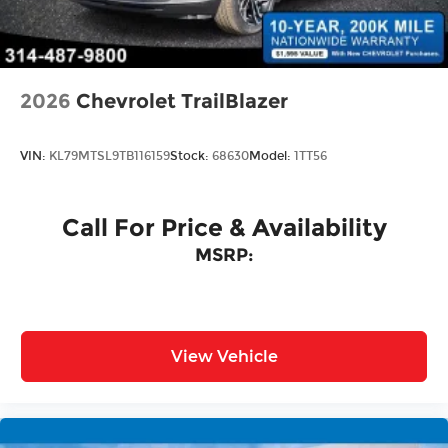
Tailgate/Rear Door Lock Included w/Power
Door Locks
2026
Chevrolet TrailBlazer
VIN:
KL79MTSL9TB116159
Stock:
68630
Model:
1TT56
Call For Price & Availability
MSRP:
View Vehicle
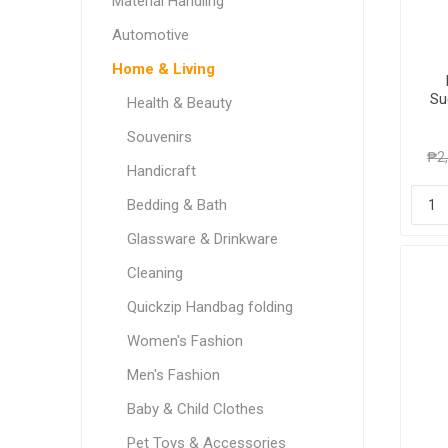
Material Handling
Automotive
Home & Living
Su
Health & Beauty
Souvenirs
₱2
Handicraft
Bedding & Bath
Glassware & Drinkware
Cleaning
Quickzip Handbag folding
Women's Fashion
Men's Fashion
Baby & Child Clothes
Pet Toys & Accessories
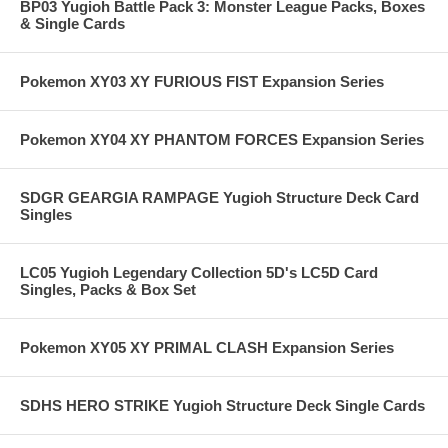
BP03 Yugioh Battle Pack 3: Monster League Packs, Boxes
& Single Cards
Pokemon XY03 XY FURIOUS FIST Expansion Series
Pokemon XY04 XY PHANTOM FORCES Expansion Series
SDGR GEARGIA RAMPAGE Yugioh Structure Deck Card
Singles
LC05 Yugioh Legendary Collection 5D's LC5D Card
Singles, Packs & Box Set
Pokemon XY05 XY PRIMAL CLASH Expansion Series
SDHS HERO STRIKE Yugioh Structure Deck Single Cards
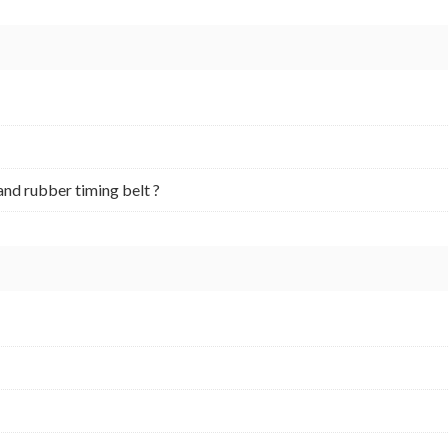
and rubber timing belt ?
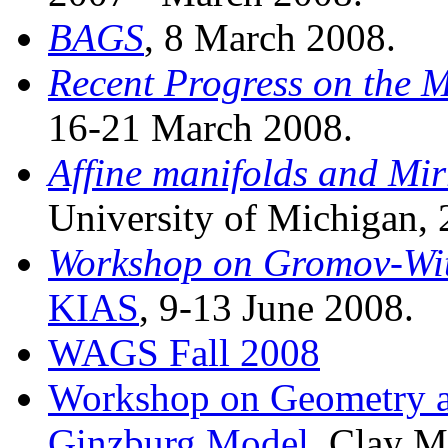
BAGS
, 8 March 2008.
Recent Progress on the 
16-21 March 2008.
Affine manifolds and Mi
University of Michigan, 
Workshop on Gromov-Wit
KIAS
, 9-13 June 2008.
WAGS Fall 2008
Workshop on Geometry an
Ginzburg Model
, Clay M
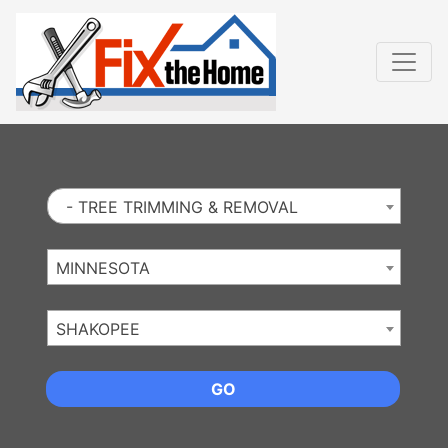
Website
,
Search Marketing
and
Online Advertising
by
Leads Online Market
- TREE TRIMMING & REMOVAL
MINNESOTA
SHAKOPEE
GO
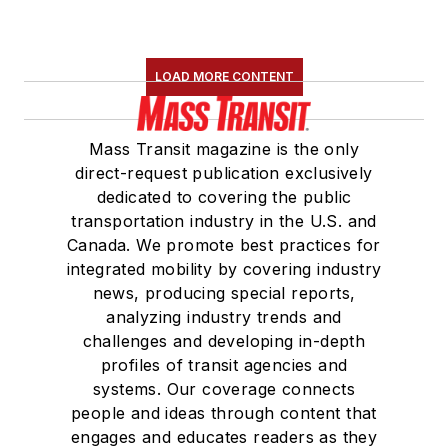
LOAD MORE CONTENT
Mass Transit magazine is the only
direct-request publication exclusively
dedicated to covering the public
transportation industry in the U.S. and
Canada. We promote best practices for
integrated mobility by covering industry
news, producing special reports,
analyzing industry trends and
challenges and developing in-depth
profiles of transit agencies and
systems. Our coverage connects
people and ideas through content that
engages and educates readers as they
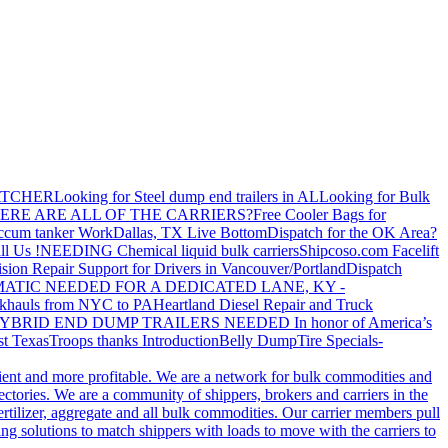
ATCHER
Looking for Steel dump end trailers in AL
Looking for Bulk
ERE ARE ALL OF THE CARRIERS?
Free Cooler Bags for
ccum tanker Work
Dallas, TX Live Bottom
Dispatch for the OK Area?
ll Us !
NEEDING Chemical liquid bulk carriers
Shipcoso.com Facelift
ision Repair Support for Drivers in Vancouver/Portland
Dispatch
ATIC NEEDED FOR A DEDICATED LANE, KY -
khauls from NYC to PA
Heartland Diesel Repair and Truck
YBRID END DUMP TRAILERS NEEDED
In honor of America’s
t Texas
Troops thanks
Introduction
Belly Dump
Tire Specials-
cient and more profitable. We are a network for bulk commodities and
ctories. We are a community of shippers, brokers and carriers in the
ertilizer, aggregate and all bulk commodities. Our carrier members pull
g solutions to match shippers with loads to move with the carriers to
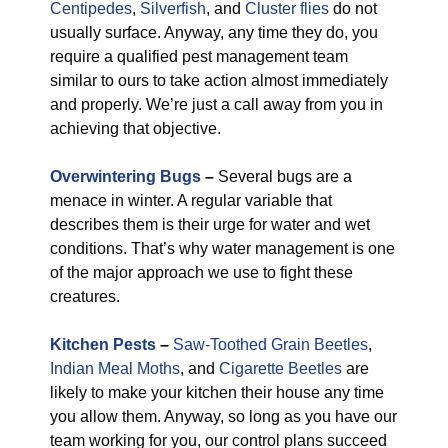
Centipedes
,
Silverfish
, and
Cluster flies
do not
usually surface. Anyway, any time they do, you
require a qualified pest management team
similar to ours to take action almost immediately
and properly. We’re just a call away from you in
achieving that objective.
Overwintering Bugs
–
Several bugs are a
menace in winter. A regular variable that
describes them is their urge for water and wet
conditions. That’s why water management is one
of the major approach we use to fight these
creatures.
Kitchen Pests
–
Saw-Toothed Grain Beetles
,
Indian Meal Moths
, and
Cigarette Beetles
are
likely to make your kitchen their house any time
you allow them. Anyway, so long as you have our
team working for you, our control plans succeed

▬▬▬▬▬▬

Requirement: Show each line of the listing in which the word "their" appears, reproducing every such line in full.

Your solution:
describes them is their urge for water and wet
likely to make your kitchen their house any time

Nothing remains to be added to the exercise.